Wenn sich "der schönste Landkreis Deutschlands" und "der inzwischen befreundete Nachbarkreis" , so Landrat Thomas Reumann, zusammentun, dann ist das Biosphäre. Und die schmeckt. Denn alljährlich beim Märzenbier-Anstich der Ehinger Berg-Brauerei fließt nicht nur das goldene Starkbier, auch die Biosphärengastgeber tischen auf, was Region und Saison bieten, ein Schuss Bier ist dann selbst im Dessert.

Ulrich Zimmermann, Chef der Berg-Brauerei, ist es wichtig, "die Kette vom Acker bis zum Teller und zum Glas" aufzuzeigen. Zur Zeit, angesichts falsch deklarierter Lebensmittel, mal wieder ein Thema. Ein Grund, regional zu denken, zu hinterfragen, von welchem Produzenten zu welchem Verarbeiter und Vermarkter sich die Kette spannt.

Für Jürgen Autenrieth von den Biosphärengastgebern, die Wert auf regional-saisonale Küche legen, deshalb keine Frage: "Die besten Kontrolleure sind die Verbraucher." Er ermunterte die Gäste, sich im Restaurant in der Metzgerei, beim Bäcker, zu informieren, woher die Lebensmittel kommen. Und für die Produzenten gilt, so Zimmermann, sie "sind die Botschafter des Biosphärengebiets, und das Biosphärengebiet ist der Motivator der Region".

Gute Ideen und Arbeit allein lassen noch nichts wachsen: "Der Landwirt braucht gutes, vernünftiges Wetter", sagt Zimmermann. Doch das komme inzwischen schon lange nicht mehr "allein vom Herrgott". Auch der Mensch mische da kräftig mit.

Ein bisschen Nockherberg-Stimmung kam dann mit Wetterexperte Roland Roth im Kornspeicher im Alten Lager auf. Sein Thema: Er selbst, seine 1968 gegründete Wetterwarte Süd mit "300 Mitarbeitern" und der Klimawandel. Roth wetterte im Gespräch mit Moderator Johannes Riedel gegen das Fernsehen, gegen die Politiker, ausgenommen die Bodenständigen, die vom Land, die das Problem erkannt haben: Klimawandel.

Den hat Roth - als Bub hat er von den Bauern das Wetterwissen gelernt, als Jugendlicher bereits die Bauern belehrt - schon seit 1988 im Blick: "Der Klimawandel geht schnell voran, der Klimaschutz zu langsam. Es ist nicht fünf vor zwölf sondern fünf nach zwölf." Das Auf und Ab beim Wettergeschehen habe bereits zugenommen, größere Temperaturausschläge, extreme Wetterlagen, zum Beispiel Gewitter und Hagelschläge - darauf müsse man sich in den nächsten Jahren einstellen. Und das bringe natürlich Probleme für die Landwirtschaft, bestätigt der Oberschwabe.

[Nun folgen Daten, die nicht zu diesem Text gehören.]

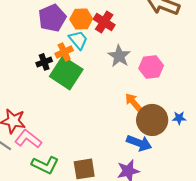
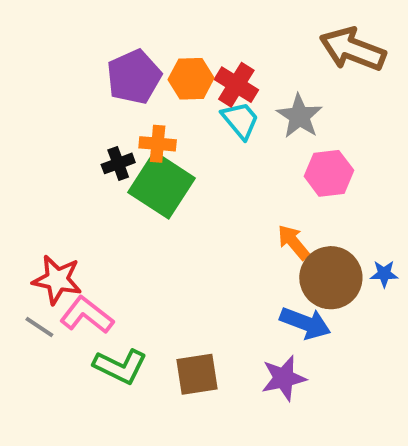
cyan trapezoid: (78, 40) -> (240, 120), moved
orange cross: (64, 52) -> (158, 144), turned 30
gray star: (119, 56) -> (299, 116), moved

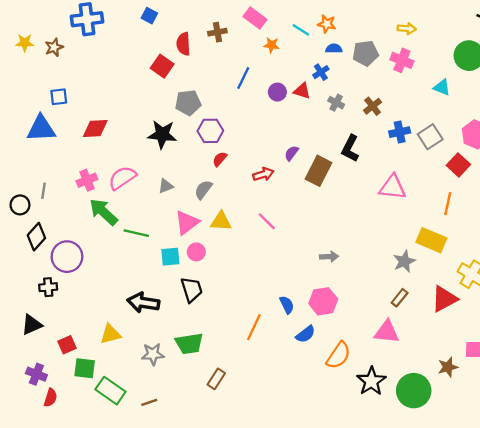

Immerhin habe man sich des globalen Themas angenommen, "wenigstens in Europa", so Roth. Aber in China werde ja in einer Woche kaputt gemacht, was hier in einem Jahr gut gemacht wird."

Zu den Guten gehört auch der Landkreis Reutlingen. Landrat Thomas Reumann: "Der Klimawandel ist nicht weit weg, er ist konkret, wird hier greifbar." Deshalb müsse man sich ihm stellen. Zum Beispiel mit der Klimaschutzagentur, die auf die Menschen zugehe, für eine Bewusstseinsänderung im Umgang mit Ressourcen sorgen solle. Und Fördermittel für Projekte gibt es obendrein.